According to a second aspect of the present invention, there is provided an on-vehicle controller failure diagnosing method for storing, if a vehicle failure happens, the time at which the failure happened, and the details of the failure are stored as failure history data, wherein it is determined, during a failure diagnosis carried out after a power source of the non-vehicle controller is turned back ON, whether the cause of a failure which existed when the power source was cut OFF has been eliminated; if the cause is found to be eliminated, it is determined that the failure which existed when the power source was cut OFF has been completely eliminated and the cause of the failure is stored as failure history data.
Thus, during failure diagnosis after the power source of the on-vehicle controller is turned ON, it is checked whether the cause of a failure, which existed when the power source was cut OFF, has been eliminated, and, if the cause is found to be eliminated, it is determined that the repair for the failure which existed when the power source was cut OFF has been completed, and the result is stored as failure history data. Hence, correct failure history data is stored and the tendency of failures and service lives can accordingly be predicted properly, permitting highly accurate preventive maintenance.
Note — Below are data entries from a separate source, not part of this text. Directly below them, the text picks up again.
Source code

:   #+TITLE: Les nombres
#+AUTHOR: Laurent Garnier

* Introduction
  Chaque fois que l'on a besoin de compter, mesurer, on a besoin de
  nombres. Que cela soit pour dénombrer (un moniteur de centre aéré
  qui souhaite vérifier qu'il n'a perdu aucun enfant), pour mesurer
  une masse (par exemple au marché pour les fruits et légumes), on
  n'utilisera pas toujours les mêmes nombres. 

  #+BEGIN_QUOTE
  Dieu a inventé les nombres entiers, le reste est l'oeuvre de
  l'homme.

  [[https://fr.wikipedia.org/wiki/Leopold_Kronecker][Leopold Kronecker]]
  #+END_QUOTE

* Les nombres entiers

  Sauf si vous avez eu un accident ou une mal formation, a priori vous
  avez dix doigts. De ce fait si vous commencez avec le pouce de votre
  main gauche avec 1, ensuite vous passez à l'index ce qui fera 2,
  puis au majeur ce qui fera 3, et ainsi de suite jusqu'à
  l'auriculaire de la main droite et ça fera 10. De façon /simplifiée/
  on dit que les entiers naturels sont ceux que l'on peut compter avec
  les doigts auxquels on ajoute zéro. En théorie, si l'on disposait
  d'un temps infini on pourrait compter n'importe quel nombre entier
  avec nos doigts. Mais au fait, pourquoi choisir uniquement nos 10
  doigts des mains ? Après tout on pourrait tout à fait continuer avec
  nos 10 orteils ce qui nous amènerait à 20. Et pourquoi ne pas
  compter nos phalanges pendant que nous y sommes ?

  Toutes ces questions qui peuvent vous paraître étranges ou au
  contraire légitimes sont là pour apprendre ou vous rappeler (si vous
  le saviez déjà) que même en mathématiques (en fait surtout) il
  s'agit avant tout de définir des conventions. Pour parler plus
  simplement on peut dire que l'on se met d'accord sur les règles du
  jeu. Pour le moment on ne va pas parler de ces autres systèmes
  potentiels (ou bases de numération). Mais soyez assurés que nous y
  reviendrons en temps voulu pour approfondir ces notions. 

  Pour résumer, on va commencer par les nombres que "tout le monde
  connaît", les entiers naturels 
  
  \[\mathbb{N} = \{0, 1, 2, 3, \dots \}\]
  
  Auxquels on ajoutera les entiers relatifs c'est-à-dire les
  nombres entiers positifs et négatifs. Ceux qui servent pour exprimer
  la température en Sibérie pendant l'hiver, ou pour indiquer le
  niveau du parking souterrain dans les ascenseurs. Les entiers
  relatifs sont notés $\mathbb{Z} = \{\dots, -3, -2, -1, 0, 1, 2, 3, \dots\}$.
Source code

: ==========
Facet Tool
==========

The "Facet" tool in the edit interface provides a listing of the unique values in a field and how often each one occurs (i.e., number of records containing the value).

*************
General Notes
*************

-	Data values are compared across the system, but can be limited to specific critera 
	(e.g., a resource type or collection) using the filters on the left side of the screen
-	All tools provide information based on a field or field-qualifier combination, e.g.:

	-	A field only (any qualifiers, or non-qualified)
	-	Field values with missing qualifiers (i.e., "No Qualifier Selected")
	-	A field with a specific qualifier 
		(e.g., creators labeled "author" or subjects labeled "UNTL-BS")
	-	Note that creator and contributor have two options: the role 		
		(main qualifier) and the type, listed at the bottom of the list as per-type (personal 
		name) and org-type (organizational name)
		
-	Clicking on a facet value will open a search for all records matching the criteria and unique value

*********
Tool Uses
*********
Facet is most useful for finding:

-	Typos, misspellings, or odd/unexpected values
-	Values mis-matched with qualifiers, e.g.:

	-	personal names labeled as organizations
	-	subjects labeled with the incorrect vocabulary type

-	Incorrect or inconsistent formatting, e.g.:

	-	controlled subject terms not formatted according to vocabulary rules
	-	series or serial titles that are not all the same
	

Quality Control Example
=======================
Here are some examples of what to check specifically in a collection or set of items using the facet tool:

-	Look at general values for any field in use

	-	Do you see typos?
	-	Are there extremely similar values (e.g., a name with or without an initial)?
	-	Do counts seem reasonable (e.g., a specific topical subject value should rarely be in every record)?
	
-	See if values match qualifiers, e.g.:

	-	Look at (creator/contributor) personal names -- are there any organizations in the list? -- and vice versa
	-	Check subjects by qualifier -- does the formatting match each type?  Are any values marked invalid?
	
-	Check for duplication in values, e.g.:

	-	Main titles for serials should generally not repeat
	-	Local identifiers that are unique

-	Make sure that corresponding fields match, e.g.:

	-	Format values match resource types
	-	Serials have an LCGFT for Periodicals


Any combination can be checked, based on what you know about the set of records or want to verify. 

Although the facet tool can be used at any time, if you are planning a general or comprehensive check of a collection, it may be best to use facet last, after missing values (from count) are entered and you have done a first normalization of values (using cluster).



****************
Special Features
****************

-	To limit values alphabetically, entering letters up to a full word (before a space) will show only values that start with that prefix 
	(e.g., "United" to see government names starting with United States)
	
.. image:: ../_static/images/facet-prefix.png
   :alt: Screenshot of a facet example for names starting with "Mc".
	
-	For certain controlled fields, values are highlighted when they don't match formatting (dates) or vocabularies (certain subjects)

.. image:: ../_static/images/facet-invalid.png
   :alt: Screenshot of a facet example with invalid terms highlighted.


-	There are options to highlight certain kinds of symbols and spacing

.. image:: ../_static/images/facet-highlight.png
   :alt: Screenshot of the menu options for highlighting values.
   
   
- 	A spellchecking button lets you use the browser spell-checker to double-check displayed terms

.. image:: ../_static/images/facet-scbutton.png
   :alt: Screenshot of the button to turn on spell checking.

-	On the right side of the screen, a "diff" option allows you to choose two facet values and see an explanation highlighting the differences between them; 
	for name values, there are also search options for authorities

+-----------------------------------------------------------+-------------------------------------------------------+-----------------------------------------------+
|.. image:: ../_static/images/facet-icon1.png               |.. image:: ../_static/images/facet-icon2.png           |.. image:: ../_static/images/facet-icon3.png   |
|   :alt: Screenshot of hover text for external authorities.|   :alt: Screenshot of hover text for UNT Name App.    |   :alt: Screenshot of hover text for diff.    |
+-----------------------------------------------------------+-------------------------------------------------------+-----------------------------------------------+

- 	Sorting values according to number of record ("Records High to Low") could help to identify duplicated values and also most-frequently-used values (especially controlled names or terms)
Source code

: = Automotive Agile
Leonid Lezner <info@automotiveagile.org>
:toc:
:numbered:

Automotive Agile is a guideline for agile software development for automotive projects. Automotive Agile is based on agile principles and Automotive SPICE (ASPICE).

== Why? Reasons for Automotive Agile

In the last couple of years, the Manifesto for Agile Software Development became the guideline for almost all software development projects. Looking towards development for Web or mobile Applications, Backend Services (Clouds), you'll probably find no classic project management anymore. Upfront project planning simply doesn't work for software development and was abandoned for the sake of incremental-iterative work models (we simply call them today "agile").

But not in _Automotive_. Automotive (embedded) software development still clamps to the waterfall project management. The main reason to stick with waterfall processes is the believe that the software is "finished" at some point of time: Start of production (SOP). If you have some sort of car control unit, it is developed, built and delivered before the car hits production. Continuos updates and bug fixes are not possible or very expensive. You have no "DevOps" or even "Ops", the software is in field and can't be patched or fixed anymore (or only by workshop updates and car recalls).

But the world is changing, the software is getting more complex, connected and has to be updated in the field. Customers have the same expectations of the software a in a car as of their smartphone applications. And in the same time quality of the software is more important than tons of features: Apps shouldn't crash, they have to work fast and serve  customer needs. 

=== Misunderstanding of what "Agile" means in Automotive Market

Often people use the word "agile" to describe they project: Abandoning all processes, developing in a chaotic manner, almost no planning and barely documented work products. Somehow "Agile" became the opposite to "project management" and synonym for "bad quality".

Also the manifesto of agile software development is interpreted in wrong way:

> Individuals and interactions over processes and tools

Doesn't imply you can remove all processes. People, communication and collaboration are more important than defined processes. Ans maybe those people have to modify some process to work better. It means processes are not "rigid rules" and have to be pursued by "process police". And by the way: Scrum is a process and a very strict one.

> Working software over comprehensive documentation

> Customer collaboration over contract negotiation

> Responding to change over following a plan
According to a third aspect of the present invention, there is provided an on-vehicle controller failure diagnosing apparatus equipped with failure detection means for detecting a failure of a vehicle and a means for storing failure history data for storing the details of the detected failure as failure history data, the on-vehicle controller failure diagnosing apparatus further including means for judging whether or not to store failure history data, which compares the details of a failure, detected by a failure diagnosis by the failure detection means, after a power source of the on-vehicle controller was turned back ON, with the details of a failure which have been stored in the means for storing failure history data and which existed when the power source was cut OFF, determines that the repair for the failure has not been completed if the details of the two failures coincide, and stores the details of the foregoing detected failure in the means for storing failure history data only if the details of the two failures are different.
Thus, the details of a failure, which existed when the power source of the on-vehicle controller was cut OFF, are stored in the means for storing failure history data; and the means for judging whether or not to store failure history data determines whether the details of a failure detected by a failure diagnosis, after a power source is turned ON, coincide with the details of the failure which have been stored in the means for storing failure history data and which existed when the power source was cut OFF. If the details of the two failures coincide, then the means for judging whether or not to store failure history data decides whether the repair for the failure which existed when the power source was turned OFF has not been completed, whereas if details of the two failures do not coincide, it decides that a new failure has occurred and stores the details of the failure as failure history data. As a result, correct failure history data can be stored and the tendency of failures and service lives can accordingly be predicted properly, permitting highly accurate preventive maintenance.